[BEGIN]

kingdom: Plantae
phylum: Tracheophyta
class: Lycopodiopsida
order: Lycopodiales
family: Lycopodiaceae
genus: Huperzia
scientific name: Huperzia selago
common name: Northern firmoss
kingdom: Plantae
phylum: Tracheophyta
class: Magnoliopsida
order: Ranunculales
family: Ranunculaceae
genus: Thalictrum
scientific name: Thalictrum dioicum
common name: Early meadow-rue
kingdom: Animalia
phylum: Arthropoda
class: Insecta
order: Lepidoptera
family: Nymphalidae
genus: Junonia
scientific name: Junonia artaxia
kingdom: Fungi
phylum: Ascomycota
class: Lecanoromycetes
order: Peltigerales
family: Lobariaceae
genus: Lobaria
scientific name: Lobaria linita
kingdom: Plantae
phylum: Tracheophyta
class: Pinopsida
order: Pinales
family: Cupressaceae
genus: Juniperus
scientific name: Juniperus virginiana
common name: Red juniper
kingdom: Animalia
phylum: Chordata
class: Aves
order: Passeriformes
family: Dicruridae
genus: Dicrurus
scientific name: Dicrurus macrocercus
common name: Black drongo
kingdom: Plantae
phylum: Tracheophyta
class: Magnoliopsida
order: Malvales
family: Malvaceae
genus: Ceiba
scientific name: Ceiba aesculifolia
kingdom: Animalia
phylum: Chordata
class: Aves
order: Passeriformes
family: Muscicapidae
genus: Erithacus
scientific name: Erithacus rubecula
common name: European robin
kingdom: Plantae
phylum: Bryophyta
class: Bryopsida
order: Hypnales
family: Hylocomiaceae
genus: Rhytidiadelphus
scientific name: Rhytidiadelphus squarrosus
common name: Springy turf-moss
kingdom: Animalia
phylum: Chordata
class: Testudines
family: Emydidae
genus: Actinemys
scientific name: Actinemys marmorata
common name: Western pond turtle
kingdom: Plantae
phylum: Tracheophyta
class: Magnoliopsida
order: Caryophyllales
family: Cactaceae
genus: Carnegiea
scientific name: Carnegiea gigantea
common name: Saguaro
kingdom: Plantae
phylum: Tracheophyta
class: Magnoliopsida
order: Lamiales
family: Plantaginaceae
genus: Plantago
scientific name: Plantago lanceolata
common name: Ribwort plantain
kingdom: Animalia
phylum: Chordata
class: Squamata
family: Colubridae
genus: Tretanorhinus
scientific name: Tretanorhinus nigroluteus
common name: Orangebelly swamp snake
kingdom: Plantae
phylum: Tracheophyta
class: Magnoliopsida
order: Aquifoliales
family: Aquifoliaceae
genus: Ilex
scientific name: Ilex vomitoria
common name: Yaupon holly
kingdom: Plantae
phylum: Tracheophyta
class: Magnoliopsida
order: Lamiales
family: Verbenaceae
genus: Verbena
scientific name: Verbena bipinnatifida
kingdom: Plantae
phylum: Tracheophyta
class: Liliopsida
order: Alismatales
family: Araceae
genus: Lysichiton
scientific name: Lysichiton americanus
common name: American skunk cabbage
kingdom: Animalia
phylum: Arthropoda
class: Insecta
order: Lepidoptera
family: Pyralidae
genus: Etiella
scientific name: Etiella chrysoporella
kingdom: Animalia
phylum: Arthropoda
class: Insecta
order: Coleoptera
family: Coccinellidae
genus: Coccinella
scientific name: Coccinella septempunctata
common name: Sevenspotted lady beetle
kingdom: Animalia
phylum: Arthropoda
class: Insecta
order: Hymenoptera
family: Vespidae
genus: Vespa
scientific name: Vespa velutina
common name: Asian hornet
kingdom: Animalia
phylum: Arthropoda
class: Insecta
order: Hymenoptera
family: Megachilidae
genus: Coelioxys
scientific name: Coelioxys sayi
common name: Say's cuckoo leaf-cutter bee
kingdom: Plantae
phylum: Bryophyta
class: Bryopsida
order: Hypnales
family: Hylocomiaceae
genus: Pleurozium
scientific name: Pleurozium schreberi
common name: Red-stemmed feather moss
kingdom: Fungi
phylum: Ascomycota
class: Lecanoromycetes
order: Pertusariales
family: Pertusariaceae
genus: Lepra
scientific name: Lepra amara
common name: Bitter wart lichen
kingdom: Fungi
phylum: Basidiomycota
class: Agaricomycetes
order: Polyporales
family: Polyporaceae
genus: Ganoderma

[END]

» What you are asked to do:
Render the lines in the entries above, from the line containing "common name: European robin" to the line containing "scientific name: Tretanorhinus nigroluteus", both included, as a numbered list, omitting blank lines.

» Answer to this exercise:
1. common name: European robin
2. kingdom: Plantae
3. phylum: Bryophyta
4. class: Bryopsida
5. order: Hypnales
6. family: Hylocomiaceae
7. genus: Rhytidiadelphus
8. scientific name: Rhytidiadelphus squarrosus
9. common name: Springy turf-moss
10. kingdom: Animalia
11. phylum: Chordata
12. class: Testudines
13. family: Emydidae
14. genus: Actinemys
15. scientific name: Actinemys marmorata
16. common name: Western pond turtle
17. kingdom: Plantae
18. phylum: Tracheophyta
19. class: Magnoliopsida
20. order: Caryophyllales
21. family: Cactaceae
22. genus: Carnegiea
23. scientific name: Carnegiea gigantea
24. common name: Saguaro
25. kingdom: Plantae
26. phylum: Tracheophyta
27. class: Magnoliopsida
28. order: Lamiales
29. family: Plantaginaceae
30. genus: Plantago
31. scientific name: Plantago lanceolata
32. common name: Ribwort plantain
33. kingdom: Animalia
34. phylum: Chordata
35. class: Squamata
36. family: Colubridae
37. genus: Tretanorhinus
38. scientific name: Tretanorhinus nigroluteus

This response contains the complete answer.